HACKER Q&A
📣 joeclef

What are some good reasons for reinventing the wheel?


In the context of industry software development, what are some good reasons for reinventing the wheels?


  👤 h2odragon Accepted Answer ✓
To gain a better understanding of why the one that's there is designed as it is. Sometimes there's legacy crap in the previous design thats no longer needed, or you have better materials, and can make the new one more elegant and functional. Sometimes it just gives you the opportunity to see all the failure modes that weren't obvious until you stuck your paper wheel in the place where a steel one had been.

👤 markus_zhang
Ownership, chance to go back as consultant, chance to speak at conference.

Unless you are an architect or/and an old man/woman or/and don't enjoy programming, I don't see any reason you don't want to reinvent the wheels.


👤 beardyw
If reinventing the wheel implies no added benefit, the answer is never (or perhaps for educational reasons as someone else has suggested).

If you can identify a benefit, that needs to be weighed against the cost. A benefit may involve maintainability, flexibility, extendibility or any number of ibilities. But that is more like improving the wheel which is OK.


👤 toast0
More control, different choices for tradeoffs, it's a decent way to get detailed knowledge, a reinvented wheel that only works for your specific company may be a better fit and simpler than a universal wheel.

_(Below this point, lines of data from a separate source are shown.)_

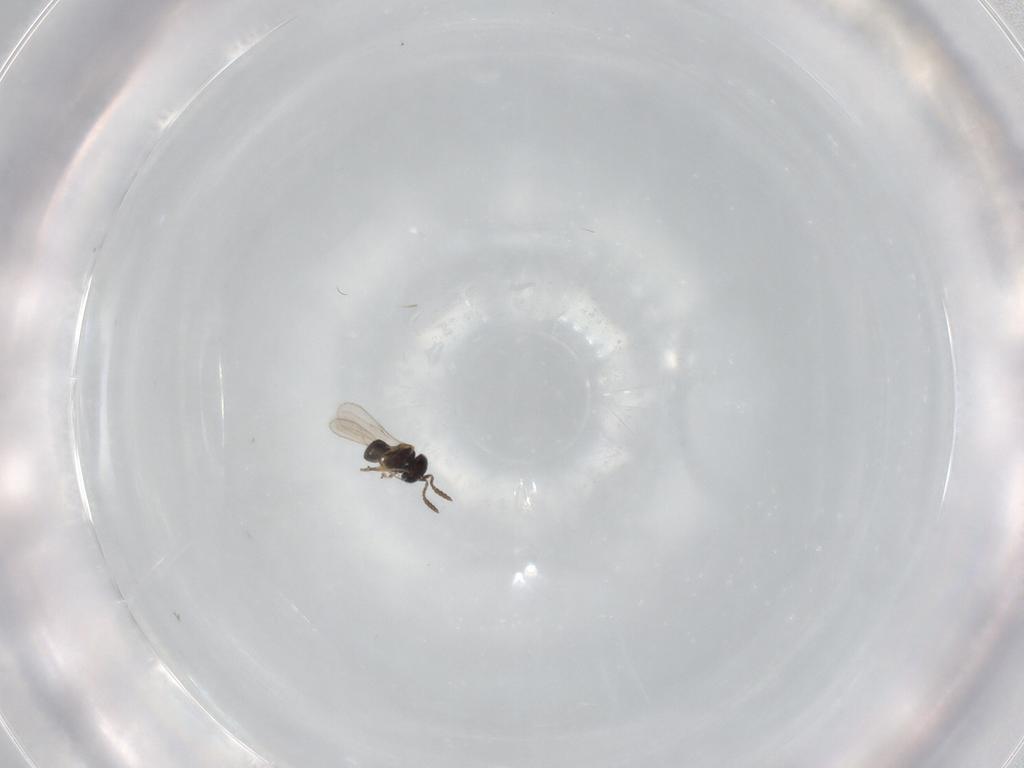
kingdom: Animalia
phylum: Arthropoda
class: Insecta
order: Hymenoptera
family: Scelionidae
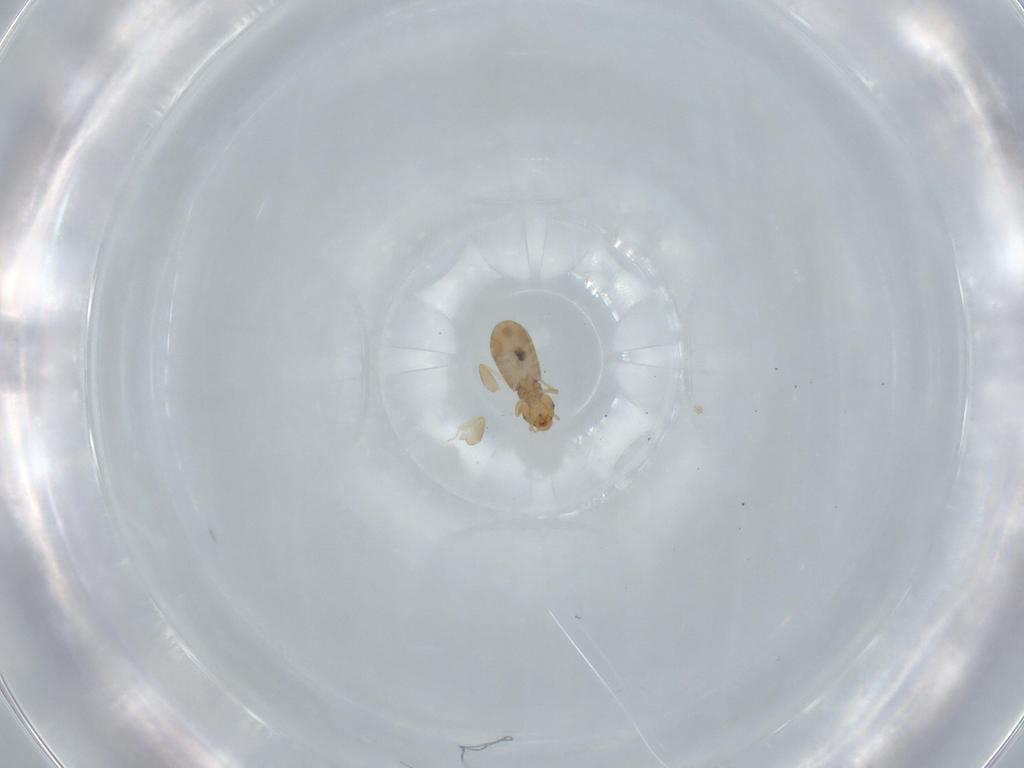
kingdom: Animalia
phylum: Arthropoda
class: Insecta
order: Psocodea
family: Liposcelididae
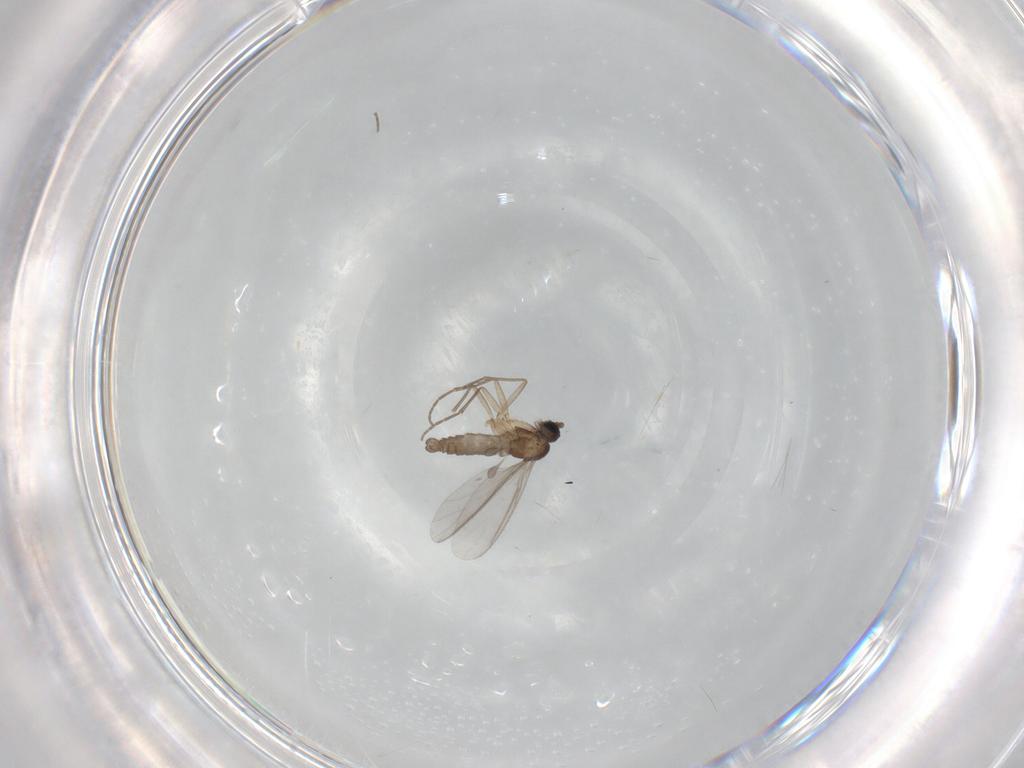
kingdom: Animalia
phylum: Arthropoda
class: Insecta
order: Diptera
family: Sciaridae
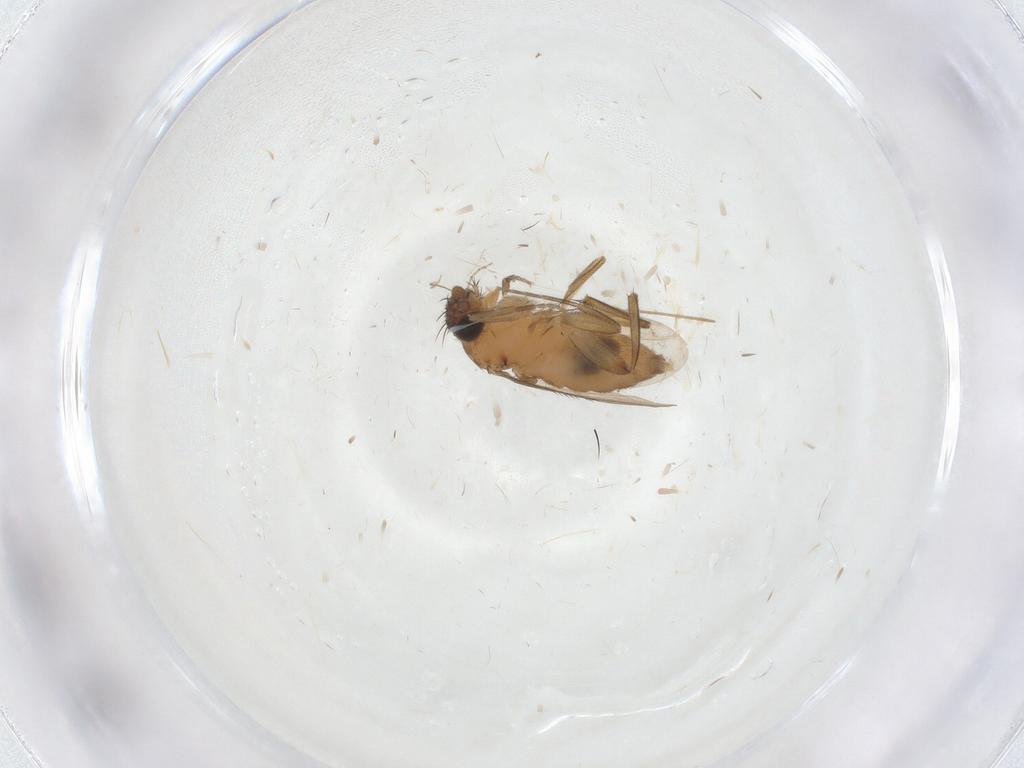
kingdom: Animalia
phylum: Arthropoda
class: Insecta
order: Diptera
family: Phoridae
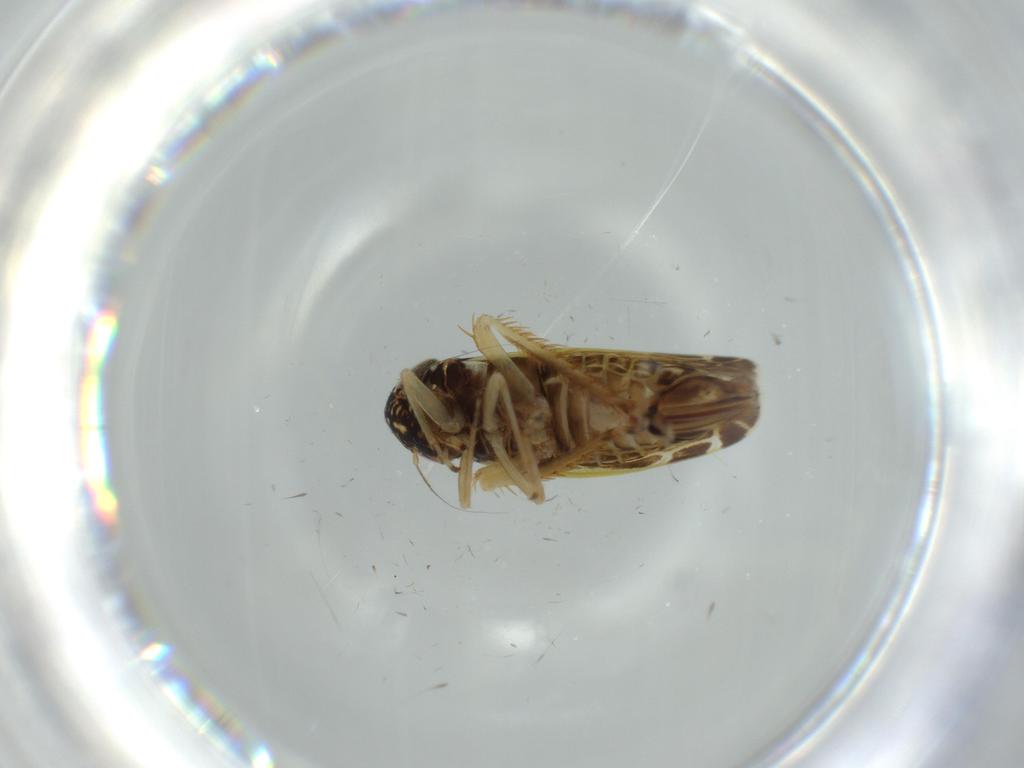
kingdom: Animalia
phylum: Arthropoda
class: Insecta
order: Hemiptera
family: Cicadellidae
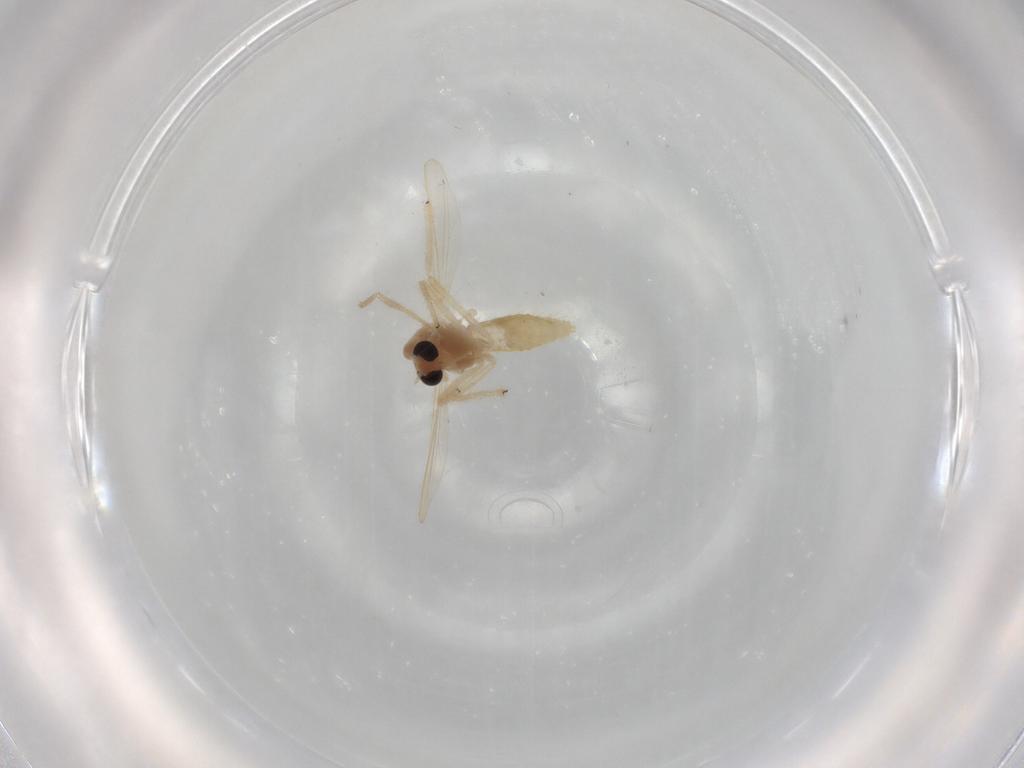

Of course, there's plenty of ways to waste a lot of resources reinventing the wheel.


👤 vmoore
If you're doing clean room design: https://en.wikipedia.org/wiki/Clean_room_design then reinvention is allowed

👤 crate_barre
I always say there’s only one rule you have to follow with respect to reinventing the wheel:

Do it on your time, don’t bring that shit to work.


👤 jstx1
You want a different/nicer wheel and the cost of reinventing it is low enough to make it worth it.